The ep_kodama section can be given the following settings:

  • api: This indicates the language model provider. In this case, now it should be set to "openai."
  • apiModel: This is where you specify the model to use. The default value is "gpt-3.5-turbo," but you can change this to other available models like "gpt-4o." ep_kodama supports images uploaded by ep_image_upload and allows the use of image-available model like "gpt-4o" with forImage property when an image is attached as part of the input in Etherpad. This means ep_kodama can also understand and generate suggestions based on the content of images.
  • apiKey: This is where you input your personal API key obtained from OpenAI, which allows you to use their language model.
  • compaction: This is a setting that controls the level of compaction of the suggestions. Details are described below.
  • completion: This is a setting that controls the level of completion of the suggestions. Details are described below.

Remember to replace "your-api-key" with your actual OpenAI API key. Save and close the file once you have added your key.

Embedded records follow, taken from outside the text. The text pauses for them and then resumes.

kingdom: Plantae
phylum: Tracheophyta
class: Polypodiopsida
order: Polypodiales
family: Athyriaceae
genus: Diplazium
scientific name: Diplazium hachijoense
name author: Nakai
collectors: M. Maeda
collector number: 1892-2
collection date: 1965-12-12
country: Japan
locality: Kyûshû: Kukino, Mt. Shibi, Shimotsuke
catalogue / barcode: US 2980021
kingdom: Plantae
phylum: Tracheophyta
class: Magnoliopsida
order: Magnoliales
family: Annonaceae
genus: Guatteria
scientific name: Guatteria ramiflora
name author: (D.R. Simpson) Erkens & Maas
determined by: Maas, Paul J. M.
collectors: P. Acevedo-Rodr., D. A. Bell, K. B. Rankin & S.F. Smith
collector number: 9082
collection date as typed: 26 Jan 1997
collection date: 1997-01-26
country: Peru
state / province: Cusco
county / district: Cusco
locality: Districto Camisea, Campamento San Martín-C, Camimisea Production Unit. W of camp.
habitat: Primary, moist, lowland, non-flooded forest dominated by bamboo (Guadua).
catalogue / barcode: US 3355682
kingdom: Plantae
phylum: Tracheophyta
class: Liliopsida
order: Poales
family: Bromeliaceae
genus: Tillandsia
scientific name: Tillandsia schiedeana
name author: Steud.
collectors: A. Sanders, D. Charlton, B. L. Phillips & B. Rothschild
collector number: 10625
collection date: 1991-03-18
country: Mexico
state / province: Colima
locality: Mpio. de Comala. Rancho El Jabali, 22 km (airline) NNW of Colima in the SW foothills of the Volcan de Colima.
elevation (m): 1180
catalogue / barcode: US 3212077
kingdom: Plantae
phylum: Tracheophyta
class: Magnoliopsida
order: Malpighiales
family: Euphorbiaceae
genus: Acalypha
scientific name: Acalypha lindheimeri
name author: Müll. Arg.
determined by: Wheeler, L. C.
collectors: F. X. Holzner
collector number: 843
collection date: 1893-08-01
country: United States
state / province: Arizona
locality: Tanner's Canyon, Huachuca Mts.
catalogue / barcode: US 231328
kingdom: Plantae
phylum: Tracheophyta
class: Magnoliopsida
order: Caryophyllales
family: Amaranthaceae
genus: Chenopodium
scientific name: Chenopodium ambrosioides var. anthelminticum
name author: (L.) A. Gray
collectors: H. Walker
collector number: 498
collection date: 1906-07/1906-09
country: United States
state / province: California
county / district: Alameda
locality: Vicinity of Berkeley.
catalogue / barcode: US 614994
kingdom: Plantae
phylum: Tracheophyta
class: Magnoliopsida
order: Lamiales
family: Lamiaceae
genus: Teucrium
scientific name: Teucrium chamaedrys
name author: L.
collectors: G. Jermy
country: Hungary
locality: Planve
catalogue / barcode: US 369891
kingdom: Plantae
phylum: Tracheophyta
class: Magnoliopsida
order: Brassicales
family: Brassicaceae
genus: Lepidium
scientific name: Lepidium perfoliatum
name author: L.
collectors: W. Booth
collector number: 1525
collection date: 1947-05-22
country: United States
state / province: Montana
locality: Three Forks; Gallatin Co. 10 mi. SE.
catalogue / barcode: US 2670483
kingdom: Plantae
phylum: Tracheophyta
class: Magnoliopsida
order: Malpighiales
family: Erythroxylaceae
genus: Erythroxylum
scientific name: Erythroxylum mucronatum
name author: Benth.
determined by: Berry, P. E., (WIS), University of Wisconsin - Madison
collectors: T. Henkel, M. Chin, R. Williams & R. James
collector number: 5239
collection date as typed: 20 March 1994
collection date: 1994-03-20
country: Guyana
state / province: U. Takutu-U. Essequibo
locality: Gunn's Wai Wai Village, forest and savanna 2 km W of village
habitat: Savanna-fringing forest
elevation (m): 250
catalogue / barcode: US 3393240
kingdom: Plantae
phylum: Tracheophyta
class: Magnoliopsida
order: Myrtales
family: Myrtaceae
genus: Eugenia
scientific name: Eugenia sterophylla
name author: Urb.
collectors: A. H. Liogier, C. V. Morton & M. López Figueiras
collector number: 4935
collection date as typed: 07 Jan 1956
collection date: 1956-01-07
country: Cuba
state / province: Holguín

After install the plugin, restart the Etherpad service for the changes to take effect. Once restarted, the ep_kodama plugin should be active and ready to use.

Using Gemini

ep_kodama also supports Google's Gemini API. To use it, set the api field to "gemini" and set the apiKey field to your API key.

  "ep_kodama": {
    "api": "gemini",
    "apiModel": "gemini-1.5-flash",
    "apiKey": "your-api-key",
    ...
  }

For Gemini, also replace "your-api-key" with your actual API key of Google AI Studio. You can obtain an API key from the following link:

https://aistudio.google.com/app/apikey

After restarting the Etherpad service, ep_kodama should be ready to use with the Gemini API.

Compaction

To reduce the number of tokens sent to the LLM, ep_kodama can shorten text and reduce the size of images. This feature can be controlled using the compaction setting.

    "compaction": {
      "maxImageSize": {
        "width": 480,
        "height": 480
      },
      "maxContentLength": {
        "beforeLength": 20480,
        "afterLength": 1024
      }
    }
  • maxImageSize: determines the maximum dimensions (width and height in pixels) to which images will be resized before being sent to the LLM.
  • maxContentLength: controls the length of the content sent before and after the marker. 'beforeLength' dictates the maximum amount of data(in String.length) sent before the marker, whereas 'afterLength' defines the maximum length of the data following the marker. When the data exceeds these limits, it will be trimmed to fit accordingly.

Completion

This setting controls when ep_kodama starts completion during text input.

    "completion": {
      "previousSeparator": ".$",
      "waitSeconds": 1
    }
  • previousSeparator: This setting controls the separator that triggers the completion. ep_kodama will start suggesting completions when the text before the cursor ends with this separator.
  • waitSeconds: This setting controls the time to wait before starting the completion. ep_kodama will start suggesting completions after this time has passed since the last keypress.